Self (ecological, emergent, embodied, categorical, etc.)
Emergent: "The perception of sameness over time in behavior, feelings, and states of arousal; the sense of familiarity of the body that persists even when objects and people come and go" (Fogel, 2001, p. 201).

Ecological: "The ability to recognize the body and its senses, feelings, and movements" (Fogel, 2001, p. 246). Affectivity agency, coherence, history.

Differentiated Ecological Self: "The awareness that the ecology has localized entities, such as self and other or self and object, shown by the different ways in which infants call attention to themselves such as asking for help, taking the initiative, clowning and showing off, demanding, and hiding and esxcaping" (Fogel 2001, p. 287).

Existential: "The ability to recognize one's own features as different from someone else's. It involves an awareness of the self as someone who can be recognized and can be distinguished as a whole person from other people" (Fogel, 2001, p. 403).

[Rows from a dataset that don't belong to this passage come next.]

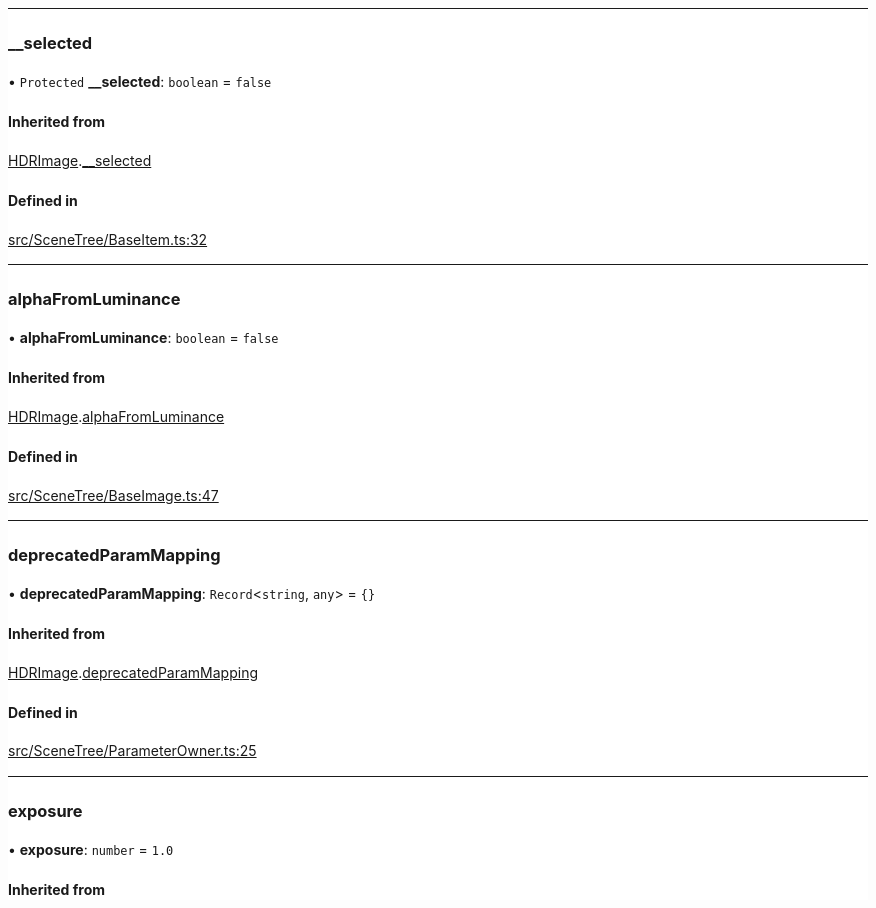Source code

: ___

### \_\_selected

• `Protected` **\_\_selected**: `boolean` = `false`

#### Inherited from

[HDRImage](SceneTree_Images_HDRImage.HDRImage).[__selected](SceneTree_Images_HDRImage.HDRImage#__selected)

#### Defined in

[src/SceneTree/BaseItem.ts:32](https://github.com/ZeaInc/zea-engine/blob/bfc726cd6/src/SceneTree/BaseItem.ts#L32)

___

### alphaFromLuminance

• **alphaFromLuminance**: `boolean` = `false`

#### Inherited from

[HDRImage](SceneTree_Images_HDRImage.HDRImage).[alphaFromLuminance](SceneTree_Images_HDRImage.HDRImage#alphafromluminance)

#### Defined in

[src/SceneTree/BaseImage.ts:47](https://github.com/ZeaInc/zea-engine/blob/bfc726cd6/src/SceneTree/BaseImage.ts#L47)

___

### deprecatedParamMapping

• **deprecatedParamMapping**: `Record`<`string`, `any`\> = `{}`

#### Inherited from

[HDRImage](SceneTree_Images_HDRImage.HDRImage).[deprecatedParamMapping](SceneTree_Images_HDRImage.HDRImage#deprecatedparammapping)

#### Defined in

[src/SceneTree/ParameterOwner.ts:25](https://github.com/ZeaInc/zea-engine/blob/bfc726cd6/src/SceneTree/ParameterOwner.ts#L25)

___

### exposure

• **exposure**: `number` = `1.0`

#### Inherited from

Categorical: "A concept of the self as belonging to one or more categories, such as that of baby or female" (Fogel, 2001, p. 402)


Dynamic systems theory
A system consists of different components that openly and dynamically interact with one another resulting in the self-organization of the system. These systems show the spontaneous emergence of organized patterns and processes due to the mutual influences of the components within the system.